Ritratti. Pes: oltre il mito

Sto lontano dallo stress, fumo un po’ e dopo gioco a Pes cantano i Club Dogo. Un ritornello che ha reso omaggio a una saga leggendaria, un videogioco che ha si è diviso il trono con Fifa tra gli amanti del genere. Una serie che va da International Superstar Soccer a World Soccer Winning Eleven fino a Pro Evolution Soccer. Giornate interminabili, le cosiddette chiuse in stanze più o meno accomodanti con posaceneri stracolmi e livelli di rabbia agonistica oltre il limite della pubblica decenza.

Dalla Master League, a capitan Cellini fino a Minanda, Ximenes, Castolo e Macco. Ma anche nomi storpiati, squadre inventate e chi più ne ha, più ne metta. Alzi la mano chi, sfiorando una console della Playstation più o meno bisunta, non gli sia capitato – anche per caso – di passare davanti a una rielaborazione calcistica molto simile alla realtà, per tifo e giocabilità.

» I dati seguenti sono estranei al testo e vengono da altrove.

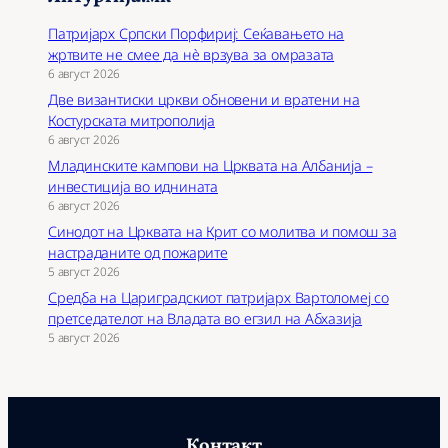
Патријарх Српски Порфириј: Сеќавањето на
жртвите не смее да нѐ врзува за омразата
6 август 2026
Две византиски цркви обновени и вратени на
Костурската митрополија
6 август 2026
Младинските кампови на Црквата на Албанија –
инвестиција во иднината
6 август 2026
Синодот на Црквата на Крит со молитва и помош за
настраданите од пожарите
5 август 2026
Средба на Цариградскиот патријарх Вартоломеј со
претседателот на Владата во егзил на Абхазија
5 август 2026
Контакт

Un pezzo della nostra gioventù, che non faceva prigionieri: ricchi, poveri, borghesi, proletari, antisistema, nostalgici e qualunquisti quanto basta.

Le sfide, i tornei, i ritrovi natalizi tra panettone, Lambrusco da due litri a buon mercato, torroni, spumante del discount. Non serviva altro, era lì tutto lo stretto necessario. La serie Konami ci ha coccolato, passo dopo passo, fino a oltre la metà degli anni 2000. Poi c’è stata una lenta discesa. Ma non importa.

Pes è parte di uno spaccato di vita che non tornerà. È l’esultanza in faccia all’amico, la vittoria al novantesimo, la scusa per non studiare, il cuore oltre l’ostacolo, la scommessa. Pes è, e resta, tanta roba. Nonostante tutto.